** Exercise data follows **
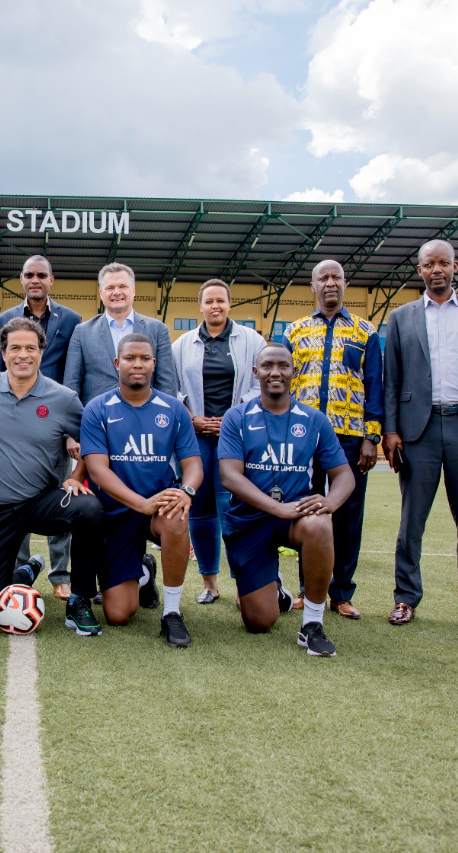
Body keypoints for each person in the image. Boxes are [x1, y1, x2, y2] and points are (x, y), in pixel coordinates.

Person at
** End of Exercise data **
** Exercise data follows **
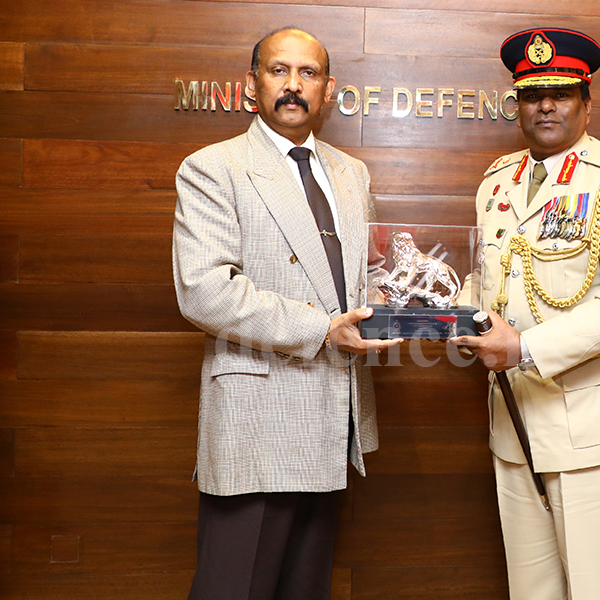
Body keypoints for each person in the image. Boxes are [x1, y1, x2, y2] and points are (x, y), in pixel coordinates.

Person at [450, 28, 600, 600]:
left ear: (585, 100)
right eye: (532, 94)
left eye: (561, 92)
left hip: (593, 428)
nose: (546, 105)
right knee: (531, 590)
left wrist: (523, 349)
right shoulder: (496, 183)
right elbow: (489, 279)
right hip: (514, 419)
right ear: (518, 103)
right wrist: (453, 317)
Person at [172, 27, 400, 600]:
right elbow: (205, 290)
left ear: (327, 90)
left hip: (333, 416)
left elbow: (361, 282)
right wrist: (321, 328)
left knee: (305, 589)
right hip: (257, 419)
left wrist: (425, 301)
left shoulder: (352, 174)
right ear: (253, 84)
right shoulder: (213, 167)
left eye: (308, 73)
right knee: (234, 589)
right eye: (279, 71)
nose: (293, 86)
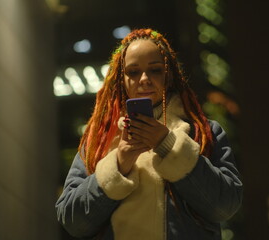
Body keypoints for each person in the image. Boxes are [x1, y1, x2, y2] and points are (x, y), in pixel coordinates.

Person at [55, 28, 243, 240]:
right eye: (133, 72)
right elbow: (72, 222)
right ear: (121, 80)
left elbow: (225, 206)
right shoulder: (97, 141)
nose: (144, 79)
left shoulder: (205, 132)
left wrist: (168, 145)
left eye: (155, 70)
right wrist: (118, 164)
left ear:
** End of Exercise data **
** Exercise data follows **
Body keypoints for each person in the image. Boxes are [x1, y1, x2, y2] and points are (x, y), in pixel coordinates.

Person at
** End of Exercise data **
__Task details__: Look through the entries and return every line where "shoulder" appears.

__Output for this task__:
right shoulder: (496, 183)
left shoulder: (352, 174)
right shoulder: (213, 167)
right shoulder: (97, 141)
left shoulder: (205, 132)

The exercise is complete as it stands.